Rewrite the stretch from the start of the rows through the line containing "372-0815 Higashikaminomiyamachi", putting "Ota" wherever "Nitta" appears and leaving everything else unchanged.
EXTRACTED ENTRIES START
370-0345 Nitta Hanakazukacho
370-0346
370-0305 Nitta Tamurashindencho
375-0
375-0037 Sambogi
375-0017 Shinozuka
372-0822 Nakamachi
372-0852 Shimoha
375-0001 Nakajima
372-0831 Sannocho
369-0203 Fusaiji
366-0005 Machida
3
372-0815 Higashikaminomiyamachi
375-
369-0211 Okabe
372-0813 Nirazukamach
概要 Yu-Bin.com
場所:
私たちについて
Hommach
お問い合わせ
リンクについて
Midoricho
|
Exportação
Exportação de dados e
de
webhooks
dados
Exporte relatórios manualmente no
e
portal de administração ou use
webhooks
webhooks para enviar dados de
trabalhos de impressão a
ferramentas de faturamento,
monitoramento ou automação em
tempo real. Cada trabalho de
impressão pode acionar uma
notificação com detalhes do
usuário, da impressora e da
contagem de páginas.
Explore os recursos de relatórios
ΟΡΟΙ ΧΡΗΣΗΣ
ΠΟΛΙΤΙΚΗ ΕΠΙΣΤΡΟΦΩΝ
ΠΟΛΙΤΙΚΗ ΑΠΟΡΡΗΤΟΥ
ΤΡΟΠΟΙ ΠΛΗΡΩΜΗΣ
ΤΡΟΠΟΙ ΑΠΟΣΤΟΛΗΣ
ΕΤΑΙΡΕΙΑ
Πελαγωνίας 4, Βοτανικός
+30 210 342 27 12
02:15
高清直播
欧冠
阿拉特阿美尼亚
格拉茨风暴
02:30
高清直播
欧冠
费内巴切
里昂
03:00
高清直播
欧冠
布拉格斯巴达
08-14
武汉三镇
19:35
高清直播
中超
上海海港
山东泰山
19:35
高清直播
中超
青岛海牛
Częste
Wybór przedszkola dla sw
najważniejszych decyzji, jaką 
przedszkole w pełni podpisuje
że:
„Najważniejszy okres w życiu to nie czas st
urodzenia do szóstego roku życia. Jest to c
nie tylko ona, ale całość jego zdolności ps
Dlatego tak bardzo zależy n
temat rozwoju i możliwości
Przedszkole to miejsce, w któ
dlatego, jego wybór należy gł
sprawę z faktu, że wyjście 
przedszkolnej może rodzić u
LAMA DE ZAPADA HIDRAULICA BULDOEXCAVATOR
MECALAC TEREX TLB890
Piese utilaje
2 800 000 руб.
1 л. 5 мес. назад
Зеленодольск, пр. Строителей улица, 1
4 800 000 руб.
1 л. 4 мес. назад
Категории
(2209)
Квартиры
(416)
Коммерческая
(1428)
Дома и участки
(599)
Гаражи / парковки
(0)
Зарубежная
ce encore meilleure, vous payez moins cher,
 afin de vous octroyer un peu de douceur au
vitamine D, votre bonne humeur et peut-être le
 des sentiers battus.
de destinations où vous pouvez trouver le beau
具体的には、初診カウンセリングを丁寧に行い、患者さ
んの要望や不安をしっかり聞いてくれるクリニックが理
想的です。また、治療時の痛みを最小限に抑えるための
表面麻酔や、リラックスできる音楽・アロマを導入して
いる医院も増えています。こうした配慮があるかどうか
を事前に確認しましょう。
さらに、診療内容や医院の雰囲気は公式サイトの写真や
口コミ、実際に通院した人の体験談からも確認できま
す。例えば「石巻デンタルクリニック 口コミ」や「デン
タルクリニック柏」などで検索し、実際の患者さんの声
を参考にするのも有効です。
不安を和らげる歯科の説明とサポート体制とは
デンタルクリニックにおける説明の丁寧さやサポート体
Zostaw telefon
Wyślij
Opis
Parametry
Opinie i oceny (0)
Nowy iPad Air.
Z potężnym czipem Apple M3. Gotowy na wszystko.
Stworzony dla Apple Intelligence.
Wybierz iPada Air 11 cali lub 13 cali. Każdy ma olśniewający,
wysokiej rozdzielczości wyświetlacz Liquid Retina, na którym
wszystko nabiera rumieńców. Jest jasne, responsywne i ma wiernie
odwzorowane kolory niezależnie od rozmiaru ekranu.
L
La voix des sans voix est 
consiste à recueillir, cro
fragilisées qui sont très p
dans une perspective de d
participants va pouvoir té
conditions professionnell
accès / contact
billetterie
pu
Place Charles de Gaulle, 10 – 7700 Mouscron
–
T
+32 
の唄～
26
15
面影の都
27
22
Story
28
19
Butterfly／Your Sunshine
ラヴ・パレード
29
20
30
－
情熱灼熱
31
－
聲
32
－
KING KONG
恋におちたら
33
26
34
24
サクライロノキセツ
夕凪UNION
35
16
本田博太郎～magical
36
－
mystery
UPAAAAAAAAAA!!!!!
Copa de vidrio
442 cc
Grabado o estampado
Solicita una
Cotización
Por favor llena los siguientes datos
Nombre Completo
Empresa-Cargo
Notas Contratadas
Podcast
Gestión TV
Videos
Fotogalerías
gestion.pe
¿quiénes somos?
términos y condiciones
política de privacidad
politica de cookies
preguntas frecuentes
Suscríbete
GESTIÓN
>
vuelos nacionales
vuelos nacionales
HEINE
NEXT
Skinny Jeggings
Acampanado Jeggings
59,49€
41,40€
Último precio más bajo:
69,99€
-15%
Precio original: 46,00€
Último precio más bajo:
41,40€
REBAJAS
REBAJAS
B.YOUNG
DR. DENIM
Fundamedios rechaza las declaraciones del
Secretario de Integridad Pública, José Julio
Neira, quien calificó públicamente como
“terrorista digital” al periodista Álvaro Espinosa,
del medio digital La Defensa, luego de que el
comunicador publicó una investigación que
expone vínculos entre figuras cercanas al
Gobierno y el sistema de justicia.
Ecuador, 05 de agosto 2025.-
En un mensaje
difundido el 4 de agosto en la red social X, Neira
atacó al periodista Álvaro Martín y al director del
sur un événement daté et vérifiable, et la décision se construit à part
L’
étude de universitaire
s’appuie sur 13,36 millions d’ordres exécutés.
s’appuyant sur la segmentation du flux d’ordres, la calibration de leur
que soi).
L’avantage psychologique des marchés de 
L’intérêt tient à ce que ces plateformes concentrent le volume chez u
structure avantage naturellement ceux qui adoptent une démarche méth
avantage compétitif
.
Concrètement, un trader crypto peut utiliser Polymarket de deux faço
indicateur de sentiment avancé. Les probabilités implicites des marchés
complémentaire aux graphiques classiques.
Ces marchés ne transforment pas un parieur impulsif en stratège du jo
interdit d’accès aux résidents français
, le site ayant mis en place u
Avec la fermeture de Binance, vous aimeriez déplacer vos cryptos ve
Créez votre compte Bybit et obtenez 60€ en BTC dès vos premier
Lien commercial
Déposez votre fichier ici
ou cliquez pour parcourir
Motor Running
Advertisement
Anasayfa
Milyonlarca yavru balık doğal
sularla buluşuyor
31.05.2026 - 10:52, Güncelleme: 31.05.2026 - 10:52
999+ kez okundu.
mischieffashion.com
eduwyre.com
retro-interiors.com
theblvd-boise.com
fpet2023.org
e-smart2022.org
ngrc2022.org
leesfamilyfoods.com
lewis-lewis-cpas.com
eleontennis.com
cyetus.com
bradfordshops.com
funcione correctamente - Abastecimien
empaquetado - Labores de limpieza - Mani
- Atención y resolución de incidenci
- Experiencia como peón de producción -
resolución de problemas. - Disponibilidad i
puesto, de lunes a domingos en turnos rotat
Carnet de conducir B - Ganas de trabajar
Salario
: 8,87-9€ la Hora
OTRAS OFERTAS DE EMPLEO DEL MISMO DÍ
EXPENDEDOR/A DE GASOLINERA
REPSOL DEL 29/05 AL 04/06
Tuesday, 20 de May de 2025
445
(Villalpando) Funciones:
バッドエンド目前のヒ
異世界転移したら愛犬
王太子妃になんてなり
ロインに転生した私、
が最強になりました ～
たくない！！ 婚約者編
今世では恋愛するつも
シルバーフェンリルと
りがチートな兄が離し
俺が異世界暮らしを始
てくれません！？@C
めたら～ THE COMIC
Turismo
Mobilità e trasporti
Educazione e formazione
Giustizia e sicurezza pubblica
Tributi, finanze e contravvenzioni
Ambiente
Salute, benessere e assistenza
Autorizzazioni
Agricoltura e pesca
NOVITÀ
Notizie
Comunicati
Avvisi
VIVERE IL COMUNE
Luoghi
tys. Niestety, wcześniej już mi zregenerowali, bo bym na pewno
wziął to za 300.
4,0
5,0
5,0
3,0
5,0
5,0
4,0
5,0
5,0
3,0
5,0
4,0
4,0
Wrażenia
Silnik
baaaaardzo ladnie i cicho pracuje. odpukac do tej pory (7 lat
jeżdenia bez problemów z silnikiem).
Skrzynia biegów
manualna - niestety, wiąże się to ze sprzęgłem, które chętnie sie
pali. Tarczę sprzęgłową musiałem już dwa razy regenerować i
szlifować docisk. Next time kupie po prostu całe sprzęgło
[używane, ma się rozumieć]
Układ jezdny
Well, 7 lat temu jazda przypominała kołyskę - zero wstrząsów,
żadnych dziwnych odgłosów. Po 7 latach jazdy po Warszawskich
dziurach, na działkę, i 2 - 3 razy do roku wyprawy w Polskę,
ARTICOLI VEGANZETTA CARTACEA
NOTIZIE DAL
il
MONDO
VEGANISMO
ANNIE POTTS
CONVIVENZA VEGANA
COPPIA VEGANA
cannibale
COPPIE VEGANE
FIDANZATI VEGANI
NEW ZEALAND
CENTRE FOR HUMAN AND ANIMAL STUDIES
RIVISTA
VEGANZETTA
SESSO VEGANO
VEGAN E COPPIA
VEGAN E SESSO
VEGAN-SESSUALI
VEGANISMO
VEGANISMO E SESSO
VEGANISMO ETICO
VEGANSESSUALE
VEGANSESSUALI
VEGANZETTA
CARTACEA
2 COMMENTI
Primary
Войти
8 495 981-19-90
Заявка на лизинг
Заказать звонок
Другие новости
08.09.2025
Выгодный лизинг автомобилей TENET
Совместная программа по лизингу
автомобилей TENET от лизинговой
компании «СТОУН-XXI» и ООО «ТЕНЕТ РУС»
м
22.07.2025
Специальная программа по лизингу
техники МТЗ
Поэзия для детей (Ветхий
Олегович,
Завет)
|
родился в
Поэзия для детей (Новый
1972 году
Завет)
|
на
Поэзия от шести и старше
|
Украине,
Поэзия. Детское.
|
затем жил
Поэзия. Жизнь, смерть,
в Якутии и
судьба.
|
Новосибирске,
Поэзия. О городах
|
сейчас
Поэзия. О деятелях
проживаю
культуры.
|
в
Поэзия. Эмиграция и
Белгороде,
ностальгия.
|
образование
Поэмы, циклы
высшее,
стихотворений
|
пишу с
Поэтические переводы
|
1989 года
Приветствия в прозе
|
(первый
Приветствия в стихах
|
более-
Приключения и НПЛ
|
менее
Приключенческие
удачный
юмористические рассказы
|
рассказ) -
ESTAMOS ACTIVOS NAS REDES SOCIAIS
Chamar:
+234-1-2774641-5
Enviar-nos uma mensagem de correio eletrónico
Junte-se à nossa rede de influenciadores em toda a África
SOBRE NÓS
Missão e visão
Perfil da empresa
EXTRACTED ENTRIES END
• **SOLUTION TO THE PROBLEM**
370-0345 Ota Hanakazukacho
370-0346
370-0305 Ota Tamurashindencho
375-0
375-0037 Sambogi
375-0017 Shinozuka
372-0822 Nakamachi
372-0852 Shimoha
375-0001 Nakajima
372-0831 Sannocho
369-0203 Fusaiji
366-0005 Machida
3
372-0815 Higashikaminomiyamachi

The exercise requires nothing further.